Next come safety needs, feeling safe and protected, sheltered from elements, and having law and order.
After that we finally move to social needs—community, friendship, love, and affection.
And then esteem needs—achievement, status, and self respect.
All of these levels lead us to self-actualization, where we experience personal growth and realize our potential.
The best way I’ve heard Maslow’s theory described is to compare it to a video game. You have to “conquer” one level of needs before you can move on to the next.
While an organized and simple explanation of human motivation, many detractors argue it misses really important context as far as how life actually works. Needless to say, things are not often neat, tidy, and organized.
Community Drives Everything
One prevalent argument is the third tier placement of social need and belongingness in Maslow’s hierarchy. Because social connection not only drives human motivation, it also helps provide for some of our lower level needs.
Let me give you an example. During Thanksgiving I volunteered with Wayside Food Programs, a fantastic organization that provides community meals weekly across Portland.
On Thanksgiving Day, Wayside hosts a fancy and delicious dinner for those in need. I was lucky enough to be a volunteer for this event and served as a table host for an amazing group of people.
Now, accordingly to Maslow, most of these diners would be somewhere in level one or two of the needs hierarchy.

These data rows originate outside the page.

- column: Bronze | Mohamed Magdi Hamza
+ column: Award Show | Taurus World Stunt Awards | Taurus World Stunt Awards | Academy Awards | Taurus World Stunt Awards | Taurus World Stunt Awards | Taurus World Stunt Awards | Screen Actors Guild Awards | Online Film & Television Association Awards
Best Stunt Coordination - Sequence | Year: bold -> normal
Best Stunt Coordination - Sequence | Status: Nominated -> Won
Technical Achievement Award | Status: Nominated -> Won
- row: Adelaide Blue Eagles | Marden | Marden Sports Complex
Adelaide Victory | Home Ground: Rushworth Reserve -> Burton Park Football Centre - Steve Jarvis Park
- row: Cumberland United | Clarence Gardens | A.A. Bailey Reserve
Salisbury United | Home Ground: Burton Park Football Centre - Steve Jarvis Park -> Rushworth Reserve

Most were without homes, or true shelter. Likewise, food and sleep are not a certainty. And security is definitely limited.
So in Maslow’s world, this group of people would still be fighting to conquer those two levels of the video game of life, and social connectedness would be the last things on their minds.
Instead, the opposite was true. In fact, it was both refreshing and inspiring to be around a group of people who so clearly cared for and supported one another (since we often see too much of the opposite in our world).
I saw a true formation of community, brought together with a bond that was even stronger because of the lower needs they were lacking.
Interconnectedness: The Foundational Need
As the interconnectedness of society increases, so does the validity of this argument.
Social media has provided a visual of this fact, and while one can argue the negative side effects it has had on our society and the way we communicate, it’s also enlarged our community and changed the way we can connect.
Author of Psychology Today’s Positively Media column Pamela Rutledge, Ph.D., M.B.A. (a great column for any communicator to read frequently), argues that these tools simply serve a needed function in our changing world, one that we’ve participated in since the beginning of society.
Our need for survival through connection plays out through every successful social technology. If we look at the last decade of social technologies, we are not seeing anything fundamentally new. People have not changed. We still have the same old tripartite brain with its reptilian drives. Facebook may not bear much resemblance to huddling around a campfire, but, in spite of moral panics to the contrary, its function is the same. (Social Networks: What Maslow Misses)
Community Building as a Basic Need
So what does this mean for all of us?
We live in a professional world where the word “community” is often seen as a tactic versus a need. And even with the best intentions that perspective lessens its power.
But when we flip it around and see community as a fundamental need—and the tools used to build and strengthen it as facilitators, it changes the intention, quality, and most importantly our relationship with it.
No doubt many of us (myself included) in our Spin Sucks community can tell stories of the ways our group of Crazies has served an important role of support in our lives, both professional and personal.
And that lesson in support should travel with us throughout all of our efforts and campaigns.
Sometimes we forget the importance of what we do. Sometimes we cheapen it, or let others do so. But when you take away the “spin,” communications is about connection.
And that’s the foundation of who we are.